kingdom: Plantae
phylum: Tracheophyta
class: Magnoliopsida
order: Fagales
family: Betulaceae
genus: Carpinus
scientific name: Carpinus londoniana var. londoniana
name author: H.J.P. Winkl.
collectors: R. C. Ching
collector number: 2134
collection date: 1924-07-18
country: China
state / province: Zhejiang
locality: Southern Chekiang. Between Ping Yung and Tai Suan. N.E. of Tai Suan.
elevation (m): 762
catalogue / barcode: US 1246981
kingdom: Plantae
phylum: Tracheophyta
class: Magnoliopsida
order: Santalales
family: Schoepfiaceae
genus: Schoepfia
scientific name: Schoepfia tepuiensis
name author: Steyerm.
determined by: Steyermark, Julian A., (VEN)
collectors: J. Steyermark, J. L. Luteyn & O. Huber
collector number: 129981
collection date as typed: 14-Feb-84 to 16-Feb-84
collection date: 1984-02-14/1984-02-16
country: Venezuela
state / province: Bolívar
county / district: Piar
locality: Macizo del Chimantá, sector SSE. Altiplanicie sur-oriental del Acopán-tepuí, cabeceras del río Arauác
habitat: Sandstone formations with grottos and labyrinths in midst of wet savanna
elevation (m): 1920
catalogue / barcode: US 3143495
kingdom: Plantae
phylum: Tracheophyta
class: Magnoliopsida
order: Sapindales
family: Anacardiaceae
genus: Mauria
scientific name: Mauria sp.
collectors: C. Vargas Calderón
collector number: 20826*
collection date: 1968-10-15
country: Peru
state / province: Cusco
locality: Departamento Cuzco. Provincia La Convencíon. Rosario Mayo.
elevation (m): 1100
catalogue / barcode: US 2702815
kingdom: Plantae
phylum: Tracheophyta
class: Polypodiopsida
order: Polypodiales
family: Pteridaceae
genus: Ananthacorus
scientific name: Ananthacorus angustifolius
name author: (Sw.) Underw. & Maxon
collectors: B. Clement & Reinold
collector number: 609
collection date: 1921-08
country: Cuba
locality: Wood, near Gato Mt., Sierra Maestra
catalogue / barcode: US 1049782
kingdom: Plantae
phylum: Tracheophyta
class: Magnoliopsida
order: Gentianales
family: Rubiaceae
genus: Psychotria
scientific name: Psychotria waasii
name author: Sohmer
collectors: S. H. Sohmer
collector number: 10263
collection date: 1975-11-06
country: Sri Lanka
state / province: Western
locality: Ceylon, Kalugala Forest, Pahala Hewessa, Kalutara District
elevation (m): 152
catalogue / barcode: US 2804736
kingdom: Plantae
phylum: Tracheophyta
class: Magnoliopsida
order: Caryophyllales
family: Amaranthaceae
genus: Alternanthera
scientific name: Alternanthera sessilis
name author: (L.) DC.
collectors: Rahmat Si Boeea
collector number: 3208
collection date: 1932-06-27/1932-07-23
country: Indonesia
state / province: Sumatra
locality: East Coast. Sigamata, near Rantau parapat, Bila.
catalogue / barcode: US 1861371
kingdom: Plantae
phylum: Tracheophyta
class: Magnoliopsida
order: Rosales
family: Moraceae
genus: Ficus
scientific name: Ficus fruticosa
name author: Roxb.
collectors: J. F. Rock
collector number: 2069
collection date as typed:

══════════════════════════════

Written exercise: Reproduce the entire listing above line by line, without changing a single character.

Exercise output:
kingdom: Plantae
phylum: Tracheophyta
class: Magnoliopsida
order: Fagales
family: Betulaceae
genus: Carpinus
scientific name: Carpinus londoniana var. londoniana
name author: H.J.P. Winkl.
collectors: R. C. Ching
collector number: 2134
collection date: 1924-07-18
country: China
state / province: Zhejiang
locality: Southern Chekiang. Between Ping Yung and Tai Suan. N.E. of Tai Suan.
elevation (m): 762
catalogue / barcode: US 1246981
kingdom: Plantae
phylum: Tracheophyta
class: Magnoliopsida
order: Santalales
family: Schoepfiaceae
genus: Schoepfia
scientific name: Schoepfia tepuiensis
name author: Steyerm.
determined by: Steyermark, Julian A., (VEN)
collectors: J. Steyermark, J. L. Luteyn & O. Huber
collector number: 129981
collection date as typed: 14-Feb-84 to 16-Feb-84
collection date: 1984-02-14/1984-02-16
country: Venezuela
state / province: Bolívar
county / district: Piar
locality: Macizo del Chimantá, sector SSE. Altiplanicie sur-oriental del Acopán-tepuí, cabeceras del río Arauác
habitat: Sandstone formations with grottos and labyrinths in midst of wet savanna
elevation (m): 1920
catalogue / barcode: US 3143495
kingdom: Plantae
phylum: Tracheophyta
class: Magnoliopsida
order: Sapindales
family: Anacardiaceae
genus: Mauria
scientific name: Mauria sp.
collectors: C. Vargas Calderón
collector number: 20826*
collection date: 1968-10-15
country: Peru
state / province: Cusco
locality: Departamento Cuzco. Provincia La Convencíon. Rosario Mayo.
elevation (m): 1100
catalogue / barcode: US 2702815
kingdom: Plantae
phylum: Tracheophyta
class: Polypodiopsida
order: Polypodiales
family: Pteridaceae
genus: Ananthacorus
scientific name: Ananthacorus angustifolius
name author: (Sw.) Underw. & Maxon
collectors: B. Clement & Reinold
collector number: 609
collection date: 1921-08
country: Cuba
locality: Wood, near Gato Mt., Sierra Maestra
catalogue / barcode: US 1049782
kingdom: Plantae
phylum: Tracheophyta
class: Magnoliopsida
order: Gentianales
family: Rubiaceae
genus: Psychotria
scientific name: Psychotria waasii
name author: Sohmer
collectors: S. H. Sohmer
collector number: 10263
collection date: 1975-11-06
country: Sri Lanka
state / province: Western
locality: Ceylon, Kalugala Forest, Pahala Hewessa, Kalutara District
elevation (m): 152
catalogue / barcode: US 2804736
kingdom: Plantae
phylum: Tracheophyta
class: Magnoliopsida
order: Caryophyllales
family: Amaranthaceae
genus: Alternanthera
scientific name: Alternanthera sessilis
name author: (L.) DC.
collectors: Rahmat Si Boeea
collector number: 3208
collection date: 1932-06-27/1932-07-23
country: Indonesia
state / province: Sumatra
locality: East Coast. Sigamata, near Rantau parapat, Bila.
catalogue / barcode: US 1861371
kingdom: Plantae
phylum: Tracheophyta
class: Magnoliopsida
order: Rosales
family: Moraceae
genus: Ficus
scientific name: Ficus fruticosa
name author: Roxb.
collectors: J. F. Rock
collector number: 2069
collection date as typed:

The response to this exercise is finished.